What you have to do = Can you reproduce the listing below word for word, from its first line up to and including the line containing "Прессы для печенья"?

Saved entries
━━━━━━━━━━━━━━━━━━━━
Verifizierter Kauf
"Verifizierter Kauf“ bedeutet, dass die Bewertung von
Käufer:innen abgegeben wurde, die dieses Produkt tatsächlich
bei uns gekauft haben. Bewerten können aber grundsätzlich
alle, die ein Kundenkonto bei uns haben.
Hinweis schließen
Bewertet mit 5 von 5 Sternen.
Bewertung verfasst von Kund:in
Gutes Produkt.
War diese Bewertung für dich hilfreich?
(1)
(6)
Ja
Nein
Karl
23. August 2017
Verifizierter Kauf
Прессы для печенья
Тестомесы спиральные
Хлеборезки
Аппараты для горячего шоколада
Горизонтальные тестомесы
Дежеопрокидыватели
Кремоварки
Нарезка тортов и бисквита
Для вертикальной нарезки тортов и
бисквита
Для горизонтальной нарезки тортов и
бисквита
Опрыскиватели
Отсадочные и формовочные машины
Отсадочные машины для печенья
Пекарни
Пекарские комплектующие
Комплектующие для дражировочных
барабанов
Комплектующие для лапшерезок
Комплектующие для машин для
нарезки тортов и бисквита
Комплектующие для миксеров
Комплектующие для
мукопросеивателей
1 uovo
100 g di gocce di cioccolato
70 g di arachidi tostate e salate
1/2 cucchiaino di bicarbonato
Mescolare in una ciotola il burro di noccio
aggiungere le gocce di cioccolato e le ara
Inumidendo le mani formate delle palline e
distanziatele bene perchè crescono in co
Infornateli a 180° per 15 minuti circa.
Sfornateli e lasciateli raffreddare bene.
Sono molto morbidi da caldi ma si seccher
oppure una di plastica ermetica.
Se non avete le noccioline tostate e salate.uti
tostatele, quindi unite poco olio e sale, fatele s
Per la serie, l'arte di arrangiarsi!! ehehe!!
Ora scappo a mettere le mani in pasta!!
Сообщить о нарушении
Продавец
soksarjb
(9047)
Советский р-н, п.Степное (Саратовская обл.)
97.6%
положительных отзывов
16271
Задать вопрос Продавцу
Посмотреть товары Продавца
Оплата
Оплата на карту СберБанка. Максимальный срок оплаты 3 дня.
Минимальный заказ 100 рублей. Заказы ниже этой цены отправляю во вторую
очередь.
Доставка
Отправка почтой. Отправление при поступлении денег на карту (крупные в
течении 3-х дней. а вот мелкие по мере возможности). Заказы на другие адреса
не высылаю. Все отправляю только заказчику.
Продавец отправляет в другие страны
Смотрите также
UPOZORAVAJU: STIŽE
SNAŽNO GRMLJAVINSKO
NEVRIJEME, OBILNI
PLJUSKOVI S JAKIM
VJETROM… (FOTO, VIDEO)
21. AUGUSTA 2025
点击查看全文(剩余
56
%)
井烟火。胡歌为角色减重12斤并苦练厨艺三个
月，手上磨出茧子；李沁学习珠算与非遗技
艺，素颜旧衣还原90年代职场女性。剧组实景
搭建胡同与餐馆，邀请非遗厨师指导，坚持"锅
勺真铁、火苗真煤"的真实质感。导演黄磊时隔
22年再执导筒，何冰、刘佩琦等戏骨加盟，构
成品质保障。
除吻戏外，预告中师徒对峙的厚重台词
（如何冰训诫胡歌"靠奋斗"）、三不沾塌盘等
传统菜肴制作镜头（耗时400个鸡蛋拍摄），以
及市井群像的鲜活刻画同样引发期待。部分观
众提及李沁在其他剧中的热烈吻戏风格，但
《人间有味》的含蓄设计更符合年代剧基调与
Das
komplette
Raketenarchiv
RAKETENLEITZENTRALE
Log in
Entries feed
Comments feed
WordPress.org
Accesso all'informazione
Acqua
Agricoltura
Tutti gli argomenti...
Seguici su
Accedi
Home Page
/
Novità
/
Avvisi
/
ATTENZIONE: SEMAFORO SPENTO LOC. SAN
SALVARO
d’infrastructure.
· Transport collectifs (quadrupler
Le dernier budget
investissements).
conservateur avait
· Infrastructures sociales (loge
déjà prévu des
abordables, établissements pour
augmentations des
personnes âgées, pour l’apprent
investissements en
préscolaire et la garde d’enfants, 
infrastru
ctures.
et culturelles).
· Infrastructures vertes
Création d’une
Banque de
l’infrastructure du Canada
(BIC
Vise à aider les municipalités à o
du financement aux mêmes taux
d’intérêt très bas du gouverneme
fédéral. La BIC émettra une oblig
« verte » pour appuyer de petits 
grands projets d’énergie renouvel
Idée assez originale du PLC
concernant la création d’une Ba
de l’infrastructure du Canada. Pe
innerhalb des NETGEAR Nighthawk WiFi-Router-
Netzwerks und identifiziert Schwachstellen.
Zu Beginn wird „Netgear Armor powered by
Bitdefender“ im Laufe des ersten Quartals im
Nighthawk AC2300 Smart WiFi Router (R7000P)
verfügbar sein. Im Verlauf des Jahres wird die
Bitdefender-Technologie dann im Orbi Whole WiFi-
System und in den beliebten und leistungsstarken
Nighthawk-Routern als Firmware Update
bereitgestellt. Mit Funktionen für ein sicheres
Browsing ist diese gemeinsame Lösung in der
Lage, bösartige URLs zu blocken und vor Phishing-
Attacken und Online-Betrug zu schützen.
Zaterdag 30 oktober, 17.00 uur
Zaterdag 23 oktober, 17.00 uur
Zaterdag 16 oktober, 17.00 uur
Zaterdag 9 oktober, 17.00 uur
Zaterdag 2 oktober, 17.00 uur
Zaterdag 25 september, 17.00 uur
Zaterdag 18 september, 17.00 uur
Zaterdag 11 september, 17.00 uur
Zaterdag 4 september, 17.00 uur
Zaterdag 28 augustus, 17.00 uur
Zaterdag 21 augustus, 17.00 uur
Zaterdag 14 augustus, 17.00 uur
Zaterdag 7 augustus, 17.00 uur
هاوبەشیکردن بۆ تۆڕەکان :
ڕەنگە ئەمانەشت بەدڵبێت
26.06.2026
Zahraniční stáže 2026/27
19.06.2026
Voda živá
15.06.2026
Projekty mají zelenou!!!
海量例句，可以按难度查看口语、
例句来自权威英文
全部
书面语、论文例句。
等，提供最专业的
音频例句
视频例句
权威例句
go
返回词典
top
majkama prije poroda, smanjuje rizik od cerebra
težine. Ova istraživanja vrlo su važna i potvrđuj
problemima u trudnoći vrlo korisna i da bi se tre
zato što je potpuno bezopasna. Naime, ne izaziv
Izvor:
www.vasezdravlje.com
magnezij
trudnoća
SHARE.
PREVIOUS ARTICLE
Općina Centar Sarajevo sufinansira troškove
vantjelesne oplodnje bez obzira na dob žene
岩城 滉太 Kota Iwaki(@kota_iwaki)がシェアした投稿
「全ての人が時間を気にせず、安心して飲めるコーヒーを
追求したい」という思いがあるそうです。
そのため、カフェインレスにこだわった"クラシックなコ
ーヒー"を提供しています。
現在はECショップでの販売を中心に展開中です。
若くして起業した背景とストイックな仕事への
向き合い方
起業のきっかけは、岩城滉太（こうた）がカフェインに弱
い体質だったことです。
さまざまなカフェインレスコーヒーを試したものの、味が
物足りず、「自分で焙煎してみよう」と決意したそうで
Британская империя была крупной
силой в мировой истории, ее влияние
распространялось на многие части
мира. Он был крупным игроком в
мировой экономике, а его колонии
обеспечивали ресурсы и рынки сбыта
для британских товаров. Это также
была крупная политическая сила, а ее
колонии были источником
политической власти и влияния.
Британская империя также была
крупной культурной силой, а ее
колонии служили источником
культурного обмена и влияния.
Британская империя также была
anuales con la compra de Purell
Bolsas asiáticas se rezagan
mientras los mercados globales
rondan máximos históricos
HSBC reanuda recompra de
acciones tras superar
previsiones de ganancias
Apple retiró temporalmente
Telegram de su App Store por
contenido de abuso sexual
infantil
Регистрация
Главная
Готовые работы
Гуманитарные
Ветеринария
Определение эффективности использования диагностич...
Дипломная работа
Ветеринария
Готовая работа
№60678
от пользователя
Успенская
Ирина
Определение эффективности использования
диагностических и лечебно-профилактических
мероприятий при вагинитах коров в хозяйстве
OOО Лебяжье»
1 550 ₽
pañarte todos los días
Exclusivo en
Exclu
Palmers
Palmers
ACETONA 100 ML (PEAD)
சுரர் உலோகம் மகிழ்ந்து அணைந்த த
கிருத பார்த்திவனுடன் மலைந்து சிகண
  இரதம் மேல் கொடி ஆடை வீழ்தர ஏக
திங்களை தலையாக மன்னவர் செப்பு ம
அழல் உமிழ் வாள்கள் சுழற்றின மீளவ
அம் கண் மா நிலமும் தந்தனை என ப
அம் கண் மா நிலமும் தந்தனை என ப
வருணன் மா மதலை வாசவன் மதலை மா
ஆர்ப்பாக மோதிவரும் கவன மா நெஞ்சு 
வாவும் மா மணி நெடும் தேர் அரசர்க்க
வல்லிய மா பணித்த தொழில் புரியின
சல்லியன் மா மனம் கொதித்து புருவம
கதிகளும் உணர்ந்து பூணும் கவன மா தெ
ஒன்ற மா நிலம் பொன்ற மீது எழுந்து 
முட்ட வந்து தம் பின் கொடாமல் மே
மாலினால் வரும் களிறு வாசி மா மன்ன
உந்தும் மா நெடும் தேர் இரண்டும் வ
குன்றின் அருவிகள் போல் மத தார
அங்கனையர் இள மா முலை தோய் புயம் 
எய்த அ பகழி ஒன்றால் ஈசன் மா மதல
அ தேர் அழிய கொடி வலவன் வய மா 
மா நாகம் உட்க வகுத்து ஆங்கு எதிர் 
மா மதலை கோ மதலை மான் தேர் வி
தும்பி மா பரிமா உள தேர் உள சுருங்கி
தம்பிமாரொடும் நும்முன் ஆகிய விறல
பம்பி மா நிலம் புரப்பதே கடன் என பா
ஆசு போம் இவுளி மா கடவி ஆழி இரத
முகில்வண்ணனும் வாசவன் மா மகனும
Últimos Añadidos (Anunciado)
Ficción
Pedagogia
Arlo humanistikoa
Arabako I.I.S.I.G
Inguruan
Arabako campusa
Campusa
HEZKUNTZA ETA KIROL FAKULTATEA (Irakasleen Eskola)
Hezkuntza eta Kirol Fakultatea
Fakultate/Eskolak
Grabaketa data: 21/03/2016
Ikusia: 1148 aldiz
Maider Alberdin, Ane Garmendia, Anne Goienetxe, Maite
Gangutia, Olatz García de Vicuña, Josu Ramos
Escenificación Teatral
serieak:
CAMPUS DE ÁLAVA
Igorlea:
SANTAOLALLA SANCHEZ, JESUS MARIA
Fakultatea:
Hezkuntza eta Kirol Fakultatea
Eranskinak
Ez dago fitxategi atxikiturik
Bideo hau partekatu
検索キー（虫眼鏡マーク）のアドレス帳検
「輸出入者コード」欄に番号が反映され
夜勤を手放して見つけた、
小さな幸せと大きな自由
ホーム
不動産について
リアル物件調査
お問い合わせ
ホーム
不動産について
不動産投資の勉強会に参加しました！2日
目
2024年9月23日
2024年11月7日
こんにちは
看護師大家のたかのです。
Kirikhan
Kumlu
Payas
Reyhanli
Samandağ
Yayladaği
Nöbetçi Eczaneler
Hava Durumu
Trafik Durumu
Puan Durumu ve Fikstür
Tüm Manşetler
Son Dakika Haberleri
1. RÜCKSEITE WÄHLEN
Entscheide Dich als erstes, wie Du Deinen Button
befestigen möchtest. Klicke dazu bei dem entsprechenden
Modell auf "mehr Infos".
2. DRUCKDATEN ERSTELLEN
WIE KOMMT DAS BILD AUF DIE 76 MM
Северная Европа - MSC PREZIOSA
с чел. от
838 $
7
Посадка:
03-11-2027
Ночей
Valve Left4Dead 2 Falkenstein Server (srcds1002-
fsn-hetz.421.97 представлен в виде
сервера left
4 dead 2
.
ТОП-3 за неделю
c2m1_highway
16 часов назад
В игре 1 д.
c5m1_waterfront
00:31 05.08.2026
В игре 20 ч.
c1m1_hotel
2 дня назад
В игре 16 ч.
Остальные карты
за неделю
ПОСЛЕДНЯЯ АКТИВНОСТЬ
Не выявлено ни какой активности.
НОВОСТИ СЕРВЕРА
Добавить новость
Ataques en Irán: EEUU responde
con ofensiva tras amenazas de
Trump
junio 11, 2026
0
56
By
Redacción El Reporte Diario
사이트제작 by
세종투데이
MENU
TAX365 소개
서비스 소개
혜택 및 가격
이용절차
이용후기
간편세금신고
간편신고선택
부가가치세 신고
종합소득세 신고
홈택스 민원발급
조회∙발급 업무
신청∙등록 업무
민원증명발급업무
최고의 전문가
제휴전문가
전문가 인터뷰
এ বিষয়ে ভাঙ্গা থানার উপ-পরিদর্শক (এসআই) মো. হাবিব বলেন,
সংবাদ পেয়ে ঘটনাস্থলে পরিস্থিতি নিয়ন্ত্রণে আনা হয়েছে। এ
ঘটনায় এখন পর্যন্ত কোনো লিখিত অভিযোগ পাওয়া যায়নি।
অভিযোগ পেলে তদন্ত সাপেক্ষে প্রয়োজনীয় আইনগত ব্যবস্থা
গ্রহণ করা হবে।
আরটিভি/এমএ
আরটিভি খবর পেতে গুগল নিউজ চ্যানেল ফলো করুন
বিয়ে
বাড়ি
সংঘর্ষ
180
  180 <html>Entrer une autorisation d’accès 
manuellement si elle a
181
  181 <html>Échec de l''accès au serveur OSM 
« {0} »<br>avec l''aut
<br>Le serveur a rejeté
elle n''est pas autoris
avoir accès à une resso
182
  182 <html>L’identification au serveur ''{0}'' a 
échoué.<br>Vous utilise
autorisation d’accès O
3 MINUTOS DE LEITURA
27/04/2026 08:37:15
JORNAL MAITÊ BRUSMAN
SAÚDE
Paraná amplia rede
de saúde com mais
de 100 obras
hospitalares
━━━━━━━━━━━━━━━━━━━━
Your solution =
Verifizierter Kauf
"Verifizierter Kauf“ bedeutet, dass die Bewertung von
Käufer:innen abgegeben wurde, die dieses Produkt tatsächlich
bei uns gekauft haben. Bewerten können aber grundsätzlich
alle, die ein Kundenkonto bei uns haben.
Hinweis schließen
Bewertet mit 5 von 5 Sternen.
Bewertung verfasst von Kund:in
Gutes Produkt.
War diese Bewertung für dich hilfreich?
(1)
(6)
Ja
Nein
Karl
23. August 2017
Verifizierter Kauf
Прессы для печенья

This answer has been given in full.